_WHAT TO PRODUCE_: Write out each line from the data below that includes the word "Example".

_SUPPLIED DATA_:

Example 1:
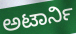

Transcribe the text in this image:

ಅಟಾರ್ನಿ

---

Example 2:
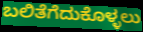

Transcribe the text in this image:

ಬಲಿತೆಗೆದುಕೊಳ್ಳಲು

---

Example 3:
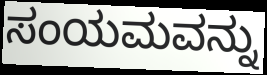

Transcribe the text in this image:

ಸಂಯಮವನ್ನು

* * *

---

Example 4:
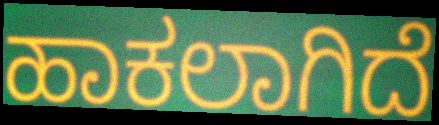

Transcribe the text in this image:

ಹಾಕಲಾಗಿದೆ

_RESULT OF THE TASK_:
Example 1:
Example 2:
Example 3:
Example 4:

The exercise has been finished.